L’Evangéliste Saint Luc nous rappelle une fois encore que Jésus monte résolument vers Jérusalem et les mots utilisés par le Christ pour répondre à ces pharisiens hypocrites qui font semblant de vouloir son bien, attestent combien il se désole de leur incrédulité. Admirons le courage et la détermination du Christ ici. Saint Paul aura bien raison de dire que rien ne pourra nous séparer de l’amour de ce Christ qui aura donné l’exemple parfait d’une vie volontairement sacrifiée pour le bonheur des autres. La détresse, l’angoisse, la persécution, la faim, le dénuement, le danger, le supplice ; rien ne devrait attiédir notre sequela christi.
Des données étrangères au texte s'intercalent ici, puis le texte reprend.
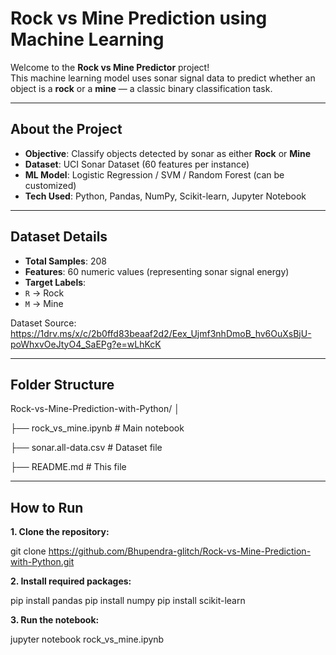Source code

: #  Rock vs Mine Prediction using Machine Learning 

Welcome to the **Rock vs Mine Predictor** project!  
This machine learning model uses sonar signal data to predict whether an object is a **rock** or a **mine** — a classic binary classification task.

---

##  About the Project

-  **Objective**: Classify objects detected by sonar as either **Rock** or **Mine**
-  **Dataset**: UCI Sonar Dataset (60 features per instance)
-  **ML Model**: Logistic Regression / SVM / Random Forest (can be customized)
-  **Tech Used**: Python, Pandas, NumPy, Scikit-learn, Jupyter Notebook

---

##  Dataset Details

-  **Total Samples**: 208  
-  **Features**: 60 numeric values (representing sonar signal energy)
-  **Target Labels**:  
  - `R` → Rock  
  - `M` → Mine  

Dataset Source: https://1drv.ms/x/c/2b0ffd83beaaf2d2/Eex_Ujmf3nhDmoB_hv6OuXsBjU-poWhxvOeJtyO4_SaEPg?e=wLhKcK 

---

##  Folder Structure

Rock-vs-Mine-Prediction-with-Python/
│

├── rock_vs_mine.ipynb # Main notebook

├── sonar.all-data.csv # Dataset file

├── README.md # This file


---
## How to Run

**1.  Clone the repository:**


git clone https://github.com/Bhupendra-glitch/Rock-vs-Mine-Prediction-with-Python.git

**2. Install required packages:**

 pip install pandas 
 pip install numpy 
 pip install scikit-learn

 **3. Run the notebook:**

 jupyter notebook rock_vs_mine.ipynb









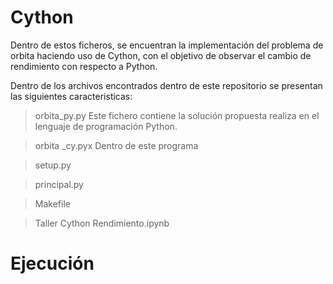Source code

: # Cython

Dentro de estos ficheros, se encuentran la implementación del problema de orbita haciendo uso de Cython, con el objetivo de observar el cambio de rendimiento con respecto a Python.

Dentro de los archivos encontrados dentro de este repositorio se presentan las siguientes caracteristicas:

> orbita_py.py
Este fichero contiene la solución propuesta realiza en el lenguaje de programación Python.

> orbita _cy.pyx
> Dentro de este programa 

> setup.py

> principal.py

> Makefile

> Taller Cython Rendimiento.ipynb


# Ejecución
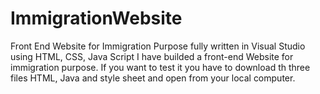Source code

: # ImmigrationWebsite
Front End Website for Immigration Purpose fully written in Visual Studio using HTML, CSS, Java Script
I have builded a front-end Website for immigration purpose.
If you want to test it you have to download th three files HTML, Java and style sheet and open from your local computer.
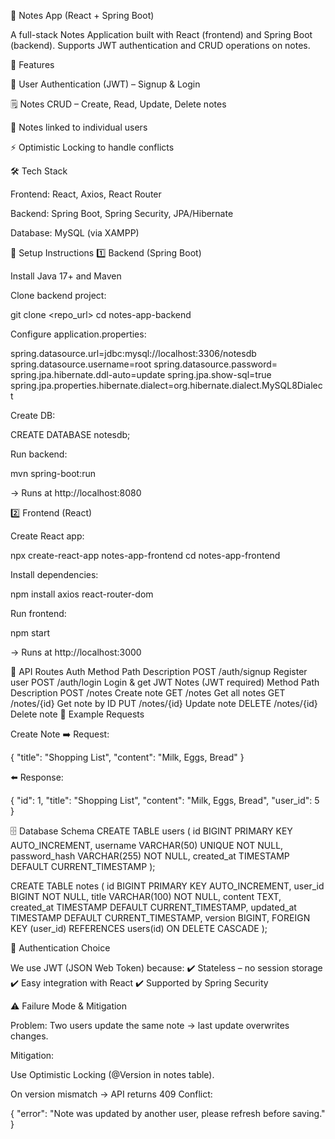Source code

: 📝 Notes App (React + Spring Boot)

A full-stack Notes Application built with React (frontend) and Spring Boot (backend).
Supports JWT authentication and CRUD operations on notes.

🚀 Features

🔐 User Authentication (JWT) – Signup & Login

🗒️ Notes CRUD – Create, Read, Update, Delete notes

👤 Notes linked to individual users

⚡ Optimistic Locking to handle conflicts

🛠️ Tech Stack

Frontend: React, Axios, React Router

Backend: Spring Boot, Spring Security, JPA/Hibernate

Database: MySQL (via XAMPP)

📌 Setup Instructions
1️⃣ Backend (Spring Boot)

Install Java 17+ and Maven

Clone backend project:

git clone <repo_url>
cd notes-app-backend


Configure application.properties:

spring.datasource.url=jdbc:mysql://localhost:3306/notesdb
spring.datasource.username=root
spring.datasource.password=
spring.jpa.hibernate.ddl-auto=update
spring.jpa.show-sql=true
spring.jpa.properties.hibernate.dialect=org.hibernate.dialect.MySQL8Dialect


Create DB:

CREATE DATABASE notesdb;


Run backend:

mvn spring-boot:run


→ Runs at http://localhost:8080

2️⃣ Frontend (React)

Create React app:

npx create-react-app notes-app-frontend
cd notes-app-frontend


Install dependencies:

npm install axios react-router-dom


Run frontend:

npm start


→ Runs at http://localhost:3000

🔗 API Routes
Auth
Method	Path	Description
POST	/auth/signup	Register user
POST	/auth/login	Login & get JWT
Notes (JWT required)
Method	Path	Description
POST	/notes	Create note
GET	/notes	Get all notes
GET	/notes/{id}	Get note by ID
PUT	/notes/{id}	Update note
DELETE	/notes/{id}	Delete note
📩 Example Requests

Create Note
➡️ Request:

{
  "title": "Shopping List",
  "content": "Milk, Eggs, Bread"
}


⬅️ Response:

{
  "id": 1,
  "title": "Shopping List",
  "content": "Milk, Eggs, Bread",
  "user_id": 5
}

🗄️ Database Schema
CREATE TABLE users (
    id BIGINT PRIMARY KEY AUTO_INCREMENT,
    username VARCHAR(50) UNIQUE NOT NULL,
    password_hash VARCHAR(255) NOT NULL,
    created_at TIMESTAMP DEFAULT CURRENT_TIMESTAMP
);

CREATE TABLE notes (
    id BIGINT PRIMARY KEY AUTO_INCREMENT,
    user_id BIGINT NOT NULL,
    title VARCHAR(100) NOT NULL,
    content TEXT,
    created_at TIMESTAMP DEFAULT CURRENT_TIMESTAMP,
    updated_at TIMESTAMP DEFAULT CURRENT_TIMESTAMP,
    version BIGINT,
    FOREIGN KEY (user_id) REFERENCES users(id) ON DELETE CASCADE
);

🔐 Authentication Choice

We use JWT (JSON Web Token) because:
✔️ Stateless – no session storage
✔️ Easy integration with React
✔️ Supported by Spring Security

⚠️ Failure Mode & Mitigation

Problem: Two users update the same note → last update overwrites changes.

Mitigation:

Use Optimistic Locking (@Version in notes table).

On version mismatch → API returns 409 Conflict:

{ "error": "Note was updated by another user, please refresh before saving." }

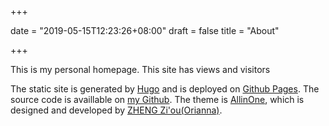 +++

date = "2019-05-15T12:23:26+08:00"
draft = false
title = "About"

+++

This is my personal homepage. <span id="busuanzi_container_site_pv">This site has <span id="busuanzi_value_site_pv"></span> views</span> and <span id="busuanzi_container_site_uv"><span id="busuanzi_value_site_uv"></span> visitors</span>

The static site is generated by [Hugo](http://gohugo.io) and is deployed on [Github Pages](https://pages.github.com/). The source code is availlable on [my Github](https://github.com/quq99/quq99-site). The theme is [AllinOne](https://github.com/orianna-zzo/AllinOne), which is designed and developed by [ZHENG Zi'ou(Orianna)](https://orianna-zzo.github.io/).
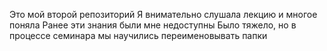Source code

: Это мой второй репозиторий
Я внимательно слушала лекцию и многое поняла
Ранее эти знания были мне недоступны
Было тяжело, но в процессе семинара мы научились переименовывать папки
L’Apôtre des gentils rendait ainsi témoignage à la détermination avec laquelle Jésus avait pris la route vers Jérusalem où il mourra. Sa mission de sauver le monde au prix de sa vie ne pouvait donc échouer à cause de la peur. Comme bien d’autres prophètes qui n’ont pas craint de sacrifier leur vie pour la vérité, - ceux là qu’on a maltraités et rejetés- Jésus nous donne en ce jour l’exemple du témoin fidèle qui ne recule devant aucun obstacle.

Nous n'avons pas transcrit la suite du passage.